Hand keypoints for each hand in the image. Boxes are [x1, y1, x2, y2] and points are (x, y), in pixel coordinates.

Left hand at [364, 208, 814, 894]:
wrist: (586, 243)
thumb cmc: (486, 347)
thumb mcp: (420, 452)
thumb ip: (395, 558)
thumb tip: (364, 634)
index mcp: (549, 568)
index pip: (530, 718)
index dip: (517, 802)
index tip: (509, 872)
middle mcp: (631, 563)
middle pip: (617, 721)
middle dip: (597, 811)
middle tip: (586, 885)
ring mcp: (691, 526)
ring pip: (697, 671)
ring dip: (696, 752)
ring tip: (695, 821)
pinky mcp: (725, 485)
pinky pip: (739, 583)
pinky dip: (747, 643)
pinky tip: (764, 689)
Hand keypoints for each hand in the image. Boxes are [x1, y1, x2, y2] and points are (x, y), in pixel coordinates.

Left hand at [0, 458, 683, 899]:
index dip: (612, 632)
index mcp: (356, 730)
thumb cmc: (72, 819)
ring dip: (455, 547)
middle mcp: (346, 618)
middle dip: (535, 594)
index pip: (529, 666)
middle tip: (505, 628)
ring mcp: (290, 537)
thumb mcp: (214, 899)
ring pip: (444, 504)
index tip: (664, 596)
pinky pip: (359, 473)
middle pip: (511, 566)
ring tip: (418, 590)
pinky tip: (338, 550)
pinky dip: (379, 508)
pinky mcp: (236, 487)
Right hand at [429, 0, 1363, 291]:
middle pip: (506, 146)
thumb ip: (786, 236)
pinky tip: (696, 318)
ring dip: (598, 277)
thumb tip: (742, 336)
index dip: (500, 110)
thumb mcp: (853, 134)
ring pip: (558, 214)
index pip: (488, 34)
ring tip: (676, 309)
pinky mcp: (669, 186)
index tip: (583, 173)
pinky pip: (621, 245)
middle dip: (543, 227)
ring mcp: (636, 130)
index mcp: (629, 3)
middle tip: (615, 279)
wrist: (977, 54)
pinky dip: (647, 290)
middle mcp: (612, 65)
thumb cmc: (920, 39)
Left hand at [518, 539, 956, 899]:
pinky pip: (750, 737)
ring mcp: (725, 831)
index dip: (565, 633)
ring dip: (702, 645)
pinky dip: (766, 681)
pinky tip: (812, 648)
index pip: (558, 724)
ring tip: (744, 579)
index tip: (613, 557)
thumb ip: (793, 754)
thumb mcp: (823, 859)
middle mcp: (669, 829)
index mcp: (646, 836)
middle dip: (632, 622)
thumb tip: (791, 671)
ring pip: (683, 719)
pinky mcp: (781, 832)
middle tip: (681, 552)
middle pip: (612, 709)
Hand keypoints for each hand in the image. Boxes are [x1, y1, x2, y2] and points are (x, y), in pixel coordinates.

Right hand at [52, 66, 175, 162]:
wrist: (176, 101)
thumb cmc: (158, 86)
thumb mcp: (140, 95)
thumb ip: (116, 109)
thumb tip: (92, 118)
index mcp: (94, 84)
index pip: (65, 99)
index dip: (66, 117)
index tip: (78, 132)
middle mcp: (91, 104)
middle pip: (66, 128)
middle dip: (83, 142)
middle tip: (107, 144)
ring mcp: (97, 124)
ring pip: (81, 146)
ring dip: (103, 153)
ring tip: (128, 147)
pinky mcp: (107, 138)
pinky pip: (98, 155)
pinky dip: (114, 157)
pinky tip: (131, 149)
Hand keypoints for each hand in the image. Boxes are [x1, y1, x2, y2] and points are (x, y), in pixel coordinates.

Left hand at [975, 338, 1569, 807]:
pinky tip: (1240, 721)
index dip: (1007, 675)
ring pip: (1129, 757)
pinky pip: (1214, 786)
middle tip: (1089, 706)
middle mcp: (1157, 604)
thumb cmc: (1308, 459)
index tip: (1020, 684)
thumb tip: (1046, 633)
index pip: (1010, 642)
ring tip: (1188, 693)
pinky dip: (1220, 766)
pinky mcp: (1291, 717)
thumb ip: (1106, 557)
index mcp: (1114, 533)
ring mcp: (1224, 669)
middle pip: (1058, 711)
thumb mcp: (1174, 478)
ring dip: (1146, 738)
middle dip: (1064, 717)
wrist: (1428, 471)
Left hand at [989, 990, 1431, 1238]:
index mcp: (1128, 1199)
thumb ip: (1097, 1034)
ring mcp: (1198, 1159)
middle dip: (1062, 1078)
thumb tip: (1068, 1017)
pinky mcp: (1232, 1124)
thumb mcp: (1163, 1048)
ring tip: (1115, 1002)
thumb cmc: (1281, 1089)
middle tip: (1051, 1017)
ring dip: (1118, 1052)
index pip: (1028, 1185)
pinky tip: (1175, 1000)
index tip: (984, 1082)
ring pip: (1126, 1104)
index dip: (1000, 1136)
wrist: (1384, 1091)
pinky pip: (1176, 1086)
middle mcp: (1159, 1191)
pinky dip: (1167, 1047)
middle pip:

**How to complete this task**
Write out exactly the lines from the line containing "index mcp: (1114, 533)" to the end of the listing above, both included, and nothing else.

**Exercise solution**
index mcp: (1114, 533)
ring mcp: (1224, 669)
middle pip: (1058, 711)
thumb mcp: (1174, 478)
ring dip: (1146, 738)
middle dip: (1064, 717)
wrist: (1428, 471)
Left hand at [989, 990, 1431, 1238]:
index mcp: (1128, 1199)
thumb ip: (1097, 1034)
ring mcp: (1198, 1159)
middle dip: (1062, 1078)
thumb tip: (1068, 1017)
pinky mcp: (1232, 1124)
thumb mcp: (1163, 1048)
ring tip: (1115, 1002)
thumb cmc: (1281, 1089)
middle tip: (1051, 1017)
ring dip: (1118, 1052)
index pip: (1028, 1185)
pinky tip: (1175, 1000)
index tip: (984, 1082)
ring pip: (1126, 1104)
index dip: (1000, 1136)
wrist: (1384, 1091)
pinky pip: (1176, 1086)
middle mcp: (1159, 1191)
pinky dip: (1167, 1047)
middle pip:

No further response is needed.